---------- SUPPLIED MATERIAL
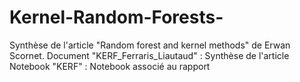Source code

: # Kernel-Random-Forests-
Synthèse de l'article "Random forest and kernel methods" de Erwan Scornet. 
Document "KERF_Ferraris_Liautaud" : Synthèse de l'article
Notebook "KERF" : Notebook associé au rapport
--------------------
▶ _YOUR INSTRUCTIONS_: Your task is to copy every line of the entries that contains the string "Random".

▶ _THE ANSWER_:
: # Kernel-Random-Forests-
Synthèse de l'article "Random forest and kernel methods" de Erwan Scornet. 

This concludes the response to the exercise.